--- Passage ---

Mandarin Baptist Church of Los Angeles in Alhambra, Calif. began in 1963 as an outreach to Mandarin-speaking immigrants, and today holds services in Mandarin, English and Cantonese.

With separate Sunday services in English and the Chinese dialects of Mandarin and Cantonese, MBCLA remains committed to local missions as well as outreaches within the U.S. and abroad. In addition to several children and youth services, three adult services are held each Sunday in Mandarin, two in English and one in Cantonese. MBCLA also provides worship space at no costs to a Spanish-speaking congregation, La Iglesia Bautista del Buen Pastor or The Baptist Church of the Good Shepherd.

“Our church has been replicating this very strong commitment to mission work,” Chan said. “And of course over the years we have also sent people through the International Mission Board to serve overseas in different countries.”

It was under the Changs’ leadership that MBCLA began a Woman’s Missionary Union ministry, which has been the driving force of LMCO giving annually, Chan said. And while none of MBCLA’s members likely have roots in the northeast corner of China where legendary missionary Lottie Moon ministered, Chan said, many members were led to Christ by Southern Baptist missionaries. Chang herself was led to Christ by Southern Baptist missionaries in Shanghai, China.

After several years teaching English as a Second Language (ESL) to elementary students in Taiwan, MBCLA last year began an ESL ministry to college students in Eastern Taiwan, teaching them leadership skills.

“We find it very strategic, using teaching English as a tool. Our English congregation and our Mandarin … and Cantonese congregations can work together to render [an] English program for the college students, but at the same time, sharing the gospel,” Chan said. “We find it very effective.”

The ministry has grown through requests from colleges in Taiwan.

“Last year we only did it at one campus; but then other universities, they heard about it, and they invited us over,” Chan said. “And these universities like our program so much, they asked us to help them.”

For nearly the past 25 years, the church has conducted the Youth Summer Mission Program on Native American Indian reservations in Arizona, in cooperation with the Four Corners Association of the Arizona Southern Baptist Convention and more than a dozen other Chinese Southern Baptist churches from several states. The program has expanded from 30 youth taking the mission trip in its first year, to nearly 300 planning to take the trip this summer.

---

Your goal:
Please state how many youth took part in the first year of the Youth Summer Mission Program, according to the passage on the Mandarin Baptist Church of Los Angeles.

--- Data ---

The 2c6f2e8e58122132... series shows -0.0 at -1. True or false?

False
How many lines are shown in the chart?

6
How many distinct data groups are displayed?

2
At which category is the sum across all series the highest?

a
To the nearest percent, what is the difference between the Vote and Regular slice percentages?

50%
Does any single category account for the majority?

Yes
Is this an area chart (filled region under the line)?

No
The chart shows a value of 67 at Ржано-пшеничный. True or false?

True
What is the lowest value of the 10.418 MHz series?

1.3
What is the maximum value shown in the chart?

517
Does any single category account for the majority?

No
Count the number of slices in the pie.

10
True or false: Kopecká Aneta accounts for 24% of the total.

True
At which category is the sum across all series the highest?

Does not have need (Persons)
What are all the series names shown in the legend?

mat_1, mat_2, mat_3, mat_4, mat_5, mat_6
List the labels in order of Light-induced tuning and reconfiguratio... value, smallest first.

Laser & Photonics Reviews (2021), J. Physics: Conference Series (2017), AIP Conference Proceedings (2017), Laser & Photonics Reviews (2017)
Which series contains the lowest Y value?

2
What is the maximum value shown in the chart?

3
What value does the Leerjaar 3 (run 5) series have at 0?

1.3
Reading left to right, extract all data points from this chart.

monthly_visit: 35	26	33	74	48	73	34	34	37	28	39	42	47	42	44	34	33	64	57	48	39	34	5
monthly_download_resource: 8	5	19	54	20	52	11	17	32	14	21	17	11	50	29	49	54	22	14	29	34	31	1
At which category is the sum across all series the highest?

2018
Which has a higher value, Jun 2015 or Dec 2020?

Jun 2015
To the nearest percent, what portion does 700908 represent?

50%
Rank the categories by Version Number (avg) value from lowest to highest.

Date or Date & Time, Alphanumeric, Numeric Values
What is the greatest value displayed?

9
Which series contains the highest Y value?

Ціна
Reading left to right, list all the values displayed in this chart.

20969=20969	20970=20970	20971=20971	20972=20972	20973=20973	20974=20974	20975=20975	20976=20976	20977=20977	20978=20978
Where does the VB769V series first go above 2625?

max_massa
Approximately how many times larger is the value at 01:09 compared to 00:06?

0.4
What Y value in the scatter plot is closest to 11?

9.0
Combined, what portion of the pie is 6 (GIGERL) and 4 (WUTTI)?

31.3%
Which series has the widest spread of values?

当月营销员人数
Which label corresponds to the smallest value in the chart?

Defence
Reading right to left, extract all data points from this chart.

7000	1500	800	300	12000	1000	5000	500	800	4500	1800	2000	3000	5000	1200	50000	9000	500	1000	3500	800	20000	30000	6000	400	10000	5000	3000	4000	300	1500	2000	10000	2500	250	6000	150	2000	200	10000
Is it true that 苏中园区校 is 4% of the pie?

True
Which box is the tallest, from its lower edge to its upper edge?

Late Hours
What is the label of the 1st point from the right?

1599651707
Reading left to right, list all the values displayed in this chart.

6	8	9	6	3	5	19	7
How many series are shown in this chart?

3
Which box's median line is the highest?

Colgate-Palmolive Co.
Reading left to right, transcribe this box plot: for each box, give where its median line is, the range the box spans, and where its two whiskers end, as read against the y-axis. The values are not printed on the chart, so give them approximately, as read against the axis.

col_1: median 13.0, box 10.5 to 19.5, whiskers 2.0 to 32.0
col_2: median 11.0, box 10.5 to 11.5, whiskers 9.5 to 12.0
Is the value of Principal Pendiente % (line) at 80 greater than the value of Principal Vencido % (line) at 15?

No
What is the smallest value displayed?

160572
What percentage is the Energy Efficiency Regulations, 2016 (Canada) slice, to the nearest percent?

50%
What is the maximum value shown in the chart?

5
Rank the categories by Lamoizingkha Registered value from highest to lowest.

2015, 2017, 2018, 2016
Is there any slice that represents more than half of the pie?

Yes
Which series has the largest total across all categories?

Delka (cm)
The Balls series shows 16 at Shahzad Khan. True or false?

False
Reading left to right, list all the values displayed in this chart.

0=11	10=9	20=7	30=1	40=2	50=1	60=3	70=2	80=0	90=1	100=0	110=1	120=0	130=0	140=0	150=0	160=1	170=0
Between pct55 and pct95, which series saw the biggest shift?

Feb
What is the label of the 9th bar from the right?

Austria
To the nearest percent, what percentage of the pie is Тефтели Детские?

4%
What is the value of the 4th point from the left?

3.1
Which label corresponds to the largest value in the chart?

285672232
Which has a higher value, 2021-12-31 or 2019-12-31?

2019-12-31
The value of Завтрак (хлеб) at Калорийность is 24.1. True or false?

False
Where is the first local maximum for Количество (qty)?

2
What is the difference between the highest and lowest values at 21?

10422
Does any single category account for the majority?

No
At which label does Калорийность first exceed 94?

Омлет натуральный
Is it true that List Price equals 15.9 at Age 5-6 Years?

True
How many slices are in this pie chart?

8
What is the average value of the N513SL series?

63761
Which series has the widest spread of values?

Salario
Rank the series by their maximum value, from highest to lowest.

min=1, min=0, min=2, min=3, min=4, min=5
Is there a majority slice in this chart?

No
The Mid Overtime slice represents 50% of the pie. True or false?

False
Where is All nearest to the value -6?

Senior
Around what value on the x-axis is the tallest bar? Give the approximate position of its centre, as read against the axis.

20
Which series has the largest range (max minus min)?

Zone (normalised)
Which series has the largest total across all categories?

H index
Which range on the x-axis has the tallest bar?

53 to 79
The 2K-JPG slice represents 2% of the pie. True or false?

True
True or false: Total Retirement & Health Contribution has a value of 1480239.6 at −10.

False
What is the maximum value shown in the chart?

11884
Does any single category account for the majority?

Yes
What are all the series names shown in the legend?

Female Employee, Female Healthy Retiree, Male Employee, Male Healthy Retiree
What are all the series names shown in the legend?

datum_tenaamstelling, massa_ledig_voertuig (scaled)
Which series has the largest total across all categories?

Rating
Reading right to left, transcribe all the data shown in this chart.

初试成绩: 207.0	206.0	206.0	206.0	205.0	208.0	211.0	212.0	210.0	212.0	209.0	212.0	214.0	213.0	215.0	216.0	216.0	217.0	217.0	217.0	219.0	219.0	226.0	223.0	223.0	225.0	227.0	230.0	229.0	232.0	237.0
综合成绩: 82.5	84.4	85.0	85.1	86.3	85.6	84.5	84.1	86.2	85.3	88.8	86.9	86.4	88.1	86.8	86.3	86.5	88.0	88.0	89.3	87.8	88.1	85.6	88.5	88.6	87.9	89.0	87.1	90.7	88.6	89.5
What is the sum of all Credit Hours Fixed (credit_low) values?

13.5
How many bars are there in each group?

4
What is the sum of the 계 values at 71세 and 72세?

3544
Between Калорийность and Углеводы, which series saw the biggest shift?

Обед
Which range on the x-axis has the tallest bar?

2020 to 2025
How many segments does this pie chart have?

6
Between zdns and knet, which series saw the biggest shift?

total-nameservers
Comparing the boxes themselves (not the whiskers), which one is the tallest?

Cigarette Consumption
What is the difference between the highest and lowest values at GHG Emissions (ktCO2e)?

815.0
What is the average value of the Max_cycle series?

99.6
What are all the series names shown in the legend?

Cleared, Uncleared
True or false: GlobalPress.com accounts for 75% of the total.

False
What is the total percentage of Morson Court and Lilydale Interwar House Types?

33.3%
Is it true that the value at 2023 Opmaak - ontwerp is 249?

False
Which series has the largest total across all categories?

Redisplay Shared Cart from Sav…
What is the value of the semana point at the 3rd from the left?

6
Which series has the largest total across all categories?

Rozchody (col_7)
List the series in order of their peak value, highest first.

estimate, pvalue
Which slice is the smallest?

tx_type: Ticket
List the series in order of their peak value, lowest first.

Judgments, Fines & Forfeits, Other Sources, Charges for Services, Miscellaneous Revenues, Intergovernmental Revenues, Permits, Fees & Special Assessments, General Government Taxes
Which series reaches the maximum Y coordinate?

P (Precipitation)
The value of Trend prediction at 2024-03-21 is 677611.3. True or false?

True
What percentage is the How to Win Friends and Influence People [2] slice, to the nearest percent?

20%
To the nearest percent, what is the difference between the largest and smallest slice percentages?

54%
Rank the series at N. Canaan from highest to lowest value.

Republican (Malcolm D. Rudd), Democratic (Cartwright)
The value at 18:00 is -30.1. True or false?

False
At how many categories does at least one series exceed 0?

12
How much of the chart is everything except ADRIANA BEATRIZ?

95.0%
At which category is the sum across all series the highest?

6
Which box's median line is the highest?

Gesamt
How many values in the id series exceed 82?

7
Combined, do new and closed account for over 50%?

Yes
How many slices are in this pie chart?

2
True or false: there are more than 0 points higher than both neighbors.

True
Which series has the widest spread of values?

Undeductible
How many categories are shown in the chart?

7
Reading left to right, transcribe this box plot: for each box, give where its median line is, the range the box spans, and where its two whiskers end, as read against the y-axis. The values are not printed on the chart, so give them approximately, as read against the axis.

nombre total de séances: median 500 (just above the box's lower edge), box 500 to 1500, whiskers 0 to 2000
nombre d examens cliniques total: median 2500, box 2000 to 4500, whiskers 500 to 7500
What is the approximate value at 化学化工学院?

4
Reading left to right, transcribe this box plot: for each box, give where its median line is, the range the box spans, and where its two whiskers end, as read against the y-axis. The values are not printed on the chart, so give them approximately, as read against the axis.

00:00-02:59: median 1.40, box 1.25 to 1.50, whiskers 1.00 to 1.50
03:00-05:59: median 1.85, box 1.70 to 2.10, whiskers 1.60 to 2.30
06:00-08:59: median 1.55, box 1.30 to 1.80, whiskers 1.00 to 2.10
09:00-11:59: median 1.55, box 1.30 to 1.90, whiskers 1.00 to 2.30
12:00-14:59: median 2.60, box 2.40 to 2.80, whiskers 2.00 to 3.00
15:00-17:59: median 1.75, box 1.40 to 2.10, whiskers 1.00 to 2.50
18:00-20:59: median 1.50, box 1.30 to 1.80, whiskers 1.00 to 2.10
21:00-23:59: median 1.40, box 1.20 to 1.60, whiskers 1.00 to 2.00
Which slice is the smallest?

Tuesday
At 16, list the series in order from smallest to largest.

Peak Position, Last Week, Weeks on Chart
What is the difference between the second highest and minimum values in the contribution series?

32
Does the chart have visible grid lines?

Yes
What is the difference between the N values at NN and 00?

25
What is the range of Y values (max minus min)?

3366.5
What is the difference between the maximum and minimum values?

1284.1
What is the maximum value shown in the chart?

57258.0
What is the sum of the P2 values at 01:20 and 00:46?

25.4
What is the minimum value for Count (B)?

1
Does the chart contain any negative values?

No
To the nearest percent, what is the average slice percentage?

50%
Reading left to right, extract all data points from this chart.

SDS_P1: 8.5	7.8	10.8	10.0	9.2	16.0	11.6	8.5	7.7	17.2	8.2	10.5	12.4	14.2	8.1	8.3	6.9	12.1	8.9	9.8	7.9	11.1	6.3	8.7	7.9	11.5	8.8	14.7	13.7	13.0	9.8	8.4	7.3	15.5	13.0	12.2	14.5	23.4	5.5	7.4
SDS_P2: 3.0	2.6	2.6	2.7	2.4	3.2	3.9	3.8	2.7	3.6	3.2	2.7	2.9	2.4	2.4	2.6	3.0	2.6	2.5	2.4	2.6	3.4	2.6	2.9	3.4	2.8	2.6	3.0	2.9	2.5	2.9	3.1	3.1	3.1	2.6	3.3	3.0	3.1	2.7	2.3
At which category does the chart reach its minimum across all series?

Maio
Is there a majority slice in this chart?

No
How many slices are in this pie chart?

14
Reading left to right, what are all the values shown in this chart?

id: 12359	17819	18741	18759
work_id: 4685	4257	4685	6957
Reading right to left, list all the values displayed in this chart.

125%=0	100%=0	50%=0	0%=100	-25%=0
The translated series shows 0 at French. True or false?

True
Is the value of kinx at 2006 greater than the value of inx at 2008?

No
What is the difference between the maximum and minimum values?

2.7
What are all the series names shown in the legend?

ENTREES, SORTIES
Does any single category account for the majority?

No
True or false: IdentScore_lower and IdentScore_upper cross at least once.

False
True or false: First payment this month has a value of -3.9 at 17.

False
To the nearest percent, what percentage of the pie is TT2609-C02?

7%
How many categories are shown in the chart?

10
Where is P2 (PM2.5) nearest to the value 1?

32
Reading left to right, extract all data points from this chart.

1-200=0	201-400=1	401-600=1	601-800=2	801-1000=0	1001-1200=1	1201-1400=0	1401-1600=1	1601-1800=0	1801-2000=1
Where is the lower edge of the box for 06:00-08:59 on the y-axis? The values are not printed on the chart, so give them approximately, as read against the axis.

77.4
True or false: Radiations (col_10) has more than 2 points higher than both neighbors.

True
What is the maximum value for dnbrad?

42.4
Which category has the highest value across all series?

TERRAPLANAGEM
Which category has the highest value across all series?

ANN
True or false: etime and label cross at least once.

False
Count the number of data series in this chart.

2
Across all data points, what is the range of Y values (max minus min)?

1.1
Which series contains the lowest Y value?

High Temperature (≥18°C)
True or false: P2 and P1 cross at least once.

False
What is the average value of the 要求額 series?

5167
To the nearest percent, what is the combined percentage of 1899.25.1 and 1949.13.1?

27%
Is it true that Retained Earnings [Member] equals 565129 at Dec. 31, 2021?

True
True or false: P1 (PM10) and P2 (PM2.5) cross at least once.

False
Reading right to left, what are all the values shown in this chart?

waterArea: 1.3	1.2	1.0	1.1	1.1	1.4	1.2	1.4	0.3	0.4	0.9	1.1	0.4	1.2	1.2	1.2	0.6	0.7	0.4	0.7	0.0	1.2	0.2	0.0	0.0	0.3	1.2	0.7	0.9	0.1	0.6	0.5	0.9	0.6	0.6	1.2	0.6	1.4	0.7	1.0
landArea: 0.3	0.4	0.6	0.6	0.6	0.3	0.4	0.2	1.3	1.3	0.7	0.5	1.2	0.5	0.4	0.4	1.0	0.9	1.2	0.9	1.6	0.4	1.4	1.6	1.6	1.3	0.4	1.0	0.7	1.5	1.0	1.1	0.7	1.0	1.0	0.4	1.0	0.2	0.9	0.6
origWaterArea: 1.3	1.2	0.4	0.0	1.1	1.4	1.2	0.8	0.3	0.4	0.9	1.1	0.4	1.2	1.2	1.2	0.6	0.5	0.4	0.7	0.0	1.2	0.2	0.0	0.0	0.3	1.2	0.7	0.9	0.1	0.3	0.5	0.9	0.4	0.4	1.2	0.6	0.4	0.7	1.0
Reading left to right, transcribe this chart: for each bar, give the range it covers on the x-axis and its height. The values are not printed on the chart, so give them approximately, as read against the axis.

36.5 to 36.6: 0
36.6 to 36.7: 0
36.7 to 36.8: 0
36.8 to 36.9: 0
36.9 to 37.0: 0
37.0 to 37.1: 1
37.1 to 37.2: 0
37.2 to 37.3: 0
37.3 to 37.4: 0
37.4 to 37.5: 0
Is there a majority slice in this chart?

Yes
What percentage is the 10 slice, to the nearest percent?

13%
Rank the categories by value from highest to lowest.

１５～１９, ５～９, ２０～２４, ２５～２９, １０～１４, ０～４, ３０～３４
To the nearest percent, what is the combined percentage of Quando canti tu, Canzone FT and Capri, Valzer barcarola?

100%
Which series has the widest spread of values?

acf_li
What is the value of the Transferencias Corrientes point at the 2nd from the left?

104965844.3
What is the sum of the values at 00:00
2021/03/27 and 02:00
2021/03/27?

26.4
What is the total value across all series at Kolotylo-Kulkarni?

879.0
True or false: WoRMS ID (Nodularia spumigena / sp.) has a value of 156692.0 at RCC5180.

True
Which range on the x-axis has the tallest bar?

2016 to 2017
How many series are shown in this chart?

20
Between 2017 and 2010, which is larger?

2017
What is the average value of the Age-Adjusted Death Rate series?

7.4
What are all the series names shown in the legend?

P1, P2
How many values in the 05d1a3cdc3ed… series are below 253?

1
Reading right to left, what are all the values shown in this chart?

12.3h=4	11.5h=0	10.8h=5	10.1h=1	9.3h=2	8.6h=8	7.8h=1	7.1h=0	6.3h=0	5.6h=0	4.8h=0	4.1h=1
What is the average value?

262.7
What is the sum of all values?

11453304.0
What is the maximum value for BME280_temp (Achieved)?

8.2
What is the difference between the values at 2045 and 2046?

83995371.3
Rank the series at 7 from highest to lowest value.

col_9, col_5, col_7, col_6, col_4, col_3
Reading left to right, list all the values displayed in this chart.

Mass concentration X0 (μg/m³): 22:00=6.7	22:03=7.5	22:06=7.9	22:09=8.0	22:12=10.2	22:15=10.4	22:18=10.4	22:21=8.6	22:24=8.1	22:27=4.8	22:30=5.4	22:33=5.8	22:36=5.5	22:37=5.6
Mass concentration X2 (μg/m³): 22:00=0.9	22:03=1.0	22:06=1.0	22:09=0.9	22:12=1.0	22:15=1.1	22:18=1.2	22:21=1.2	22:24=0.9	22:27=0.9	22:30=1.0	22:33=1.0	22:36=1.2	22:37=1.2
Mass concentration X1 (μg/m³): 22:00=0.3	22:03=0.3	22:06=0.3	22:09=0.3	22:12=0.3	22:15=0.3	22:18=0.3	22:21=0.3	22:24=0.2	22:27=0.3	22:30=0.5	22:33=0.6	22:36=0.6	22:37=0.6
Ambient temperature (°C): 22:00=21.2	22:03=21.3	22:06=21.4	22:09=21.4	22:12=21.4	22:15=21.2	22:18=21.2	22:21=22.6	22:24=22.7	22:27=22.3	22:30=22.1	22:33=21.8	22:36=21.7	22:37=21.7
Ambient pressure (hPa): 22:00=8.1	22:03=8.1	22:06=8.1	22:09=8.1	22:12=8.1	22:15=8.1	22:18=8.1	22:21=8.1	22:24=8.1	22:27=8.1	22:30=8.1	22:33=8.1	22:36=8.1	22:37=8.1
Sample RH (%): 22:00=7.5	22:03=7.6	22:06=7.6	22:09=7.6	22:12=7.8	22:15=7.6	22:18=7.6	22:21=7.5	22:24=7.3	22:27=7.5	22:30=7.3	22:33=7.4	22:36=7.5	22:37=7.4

---

Solution for this problem:
30 youth took the mission trip in its first year.